I pottered in to the garden. A rabbit had been spotted grazing near my small patch of vegetables. It must have been the eater of my runner bean plants! It obviously does not like rhubarb or courgette or squash! I cheered myself by counting seven courgettes and many squash.
A friend with a salad growing area on her terrace had noticed her salad leaves being devoured. Her daughter had noted eggs on the side of the patch, eggs from some sort of butterfly and resulting in caterpillars. Her Mother had started to replace the salad and burrowing in to the compost had found many large inflated caterpillars. She collected them and put them in a jar. I then took them to re bury them. I think we need butterflies and I am not good at squashing, killing anything. So on my stroll yesterday I buried them about half a mile away and prayed to St Francis in hope and apology.
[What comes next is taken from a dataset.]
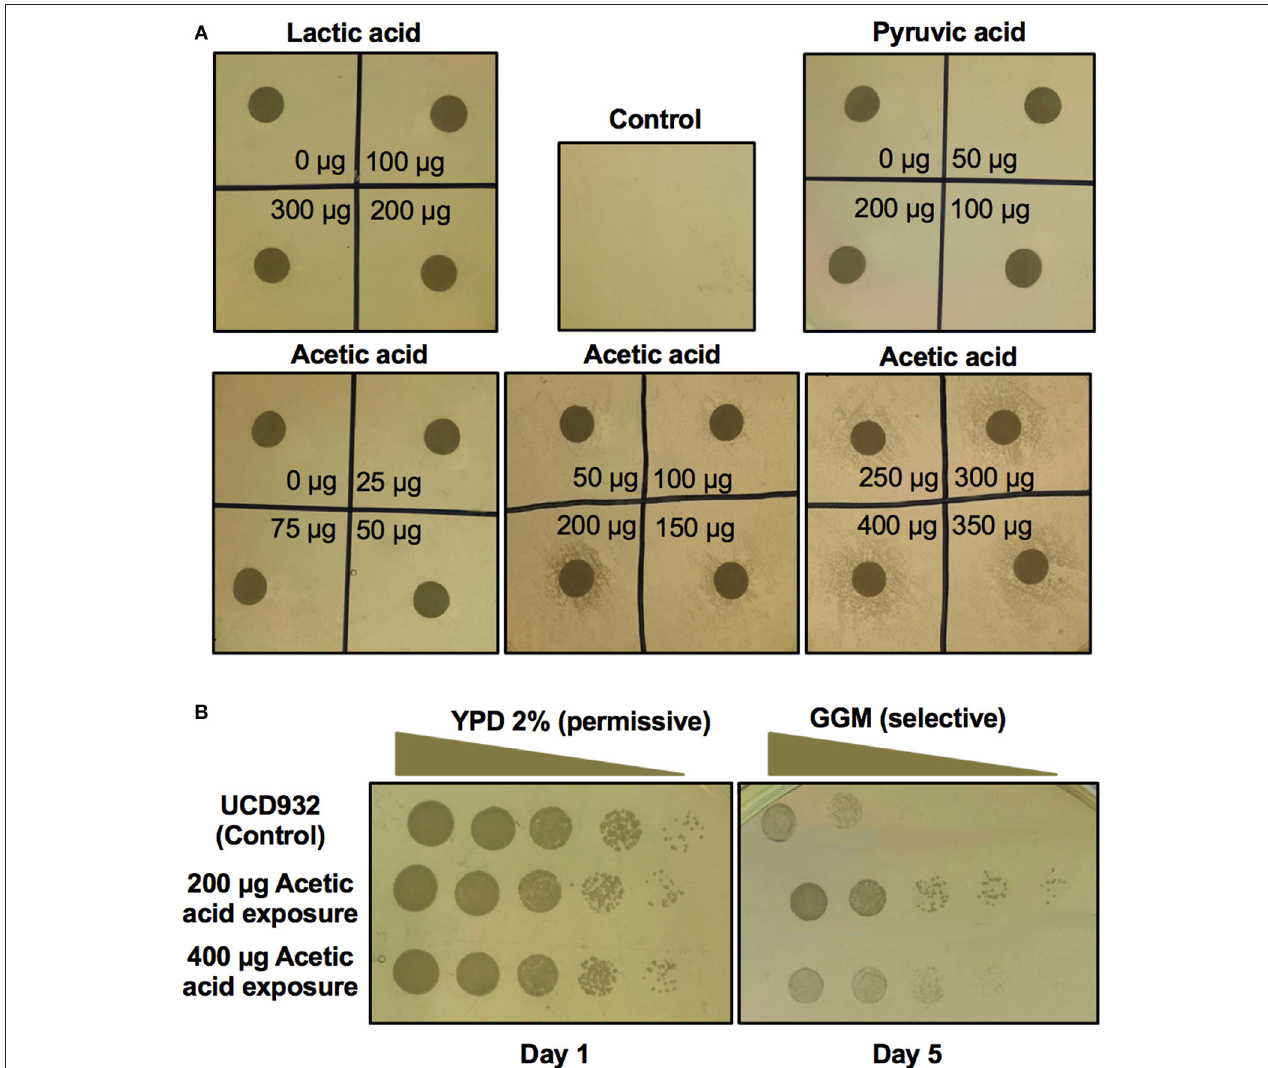
FIGURE 7 | Screen for induction of [ GAR + ] in Saccharomyces strain UCD932 by bacterial metabolites. Growth of active log phase yeast spread plated on GGM plates with varying levels of lactic acid, pyruvic acid and acetic acid spotted in each quadrant show induction of [ GAR + ] by acetic acid but no induction by lactic acid or pyruvic acid (A) . The colonies from around the inducing concentrations of acetic acid retested on GGM after passage through nonselective YPD media show the most stable induction at 200 µ g acetic acid exposure (B) . One replicate of quadruplicate experiments is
Slugs seem to have gotten to my indoor succulents. Mosquitoes are in abundance. The blackbirds have decimated the cherries. Are we in a war? How do we learn to be symbiotic, to share. I would love to get the rabbits together and do a deal!! It is a global dilemma.
My allotment friend has sent me a recipe for bannocks. She made some the other day and they were delicious. Flour, bran, yogurt are needed. I know that to have high yields of corn and of milk farmers have to take precautions against pests. Insecticides, fertilisers and so on are used....a global dilemma again as we look to our decaying environments and soils.
I will do what I can but I am not the saviour of the world. I have returned to Abbot Chapman's comment: " My habitual feeling is that the world is so extremely odd, and everything in it so surprising. Why should there be green grass and liquid water..? "
It is as it is, work with not against when one can. Till and nurture do not abuse the soil, the sea, the air. When one sees hunger and need try to help, be like the little children who make lemonade and sell it for their same aged unknown friends in Yemen. We share this planet and all together make it the beautiful place it is.
It is hard to know how....but never give up. The readings this morning were lovely. Isaiah giving hope in dark days, St Paul telling us nothing will separate us from the love of God.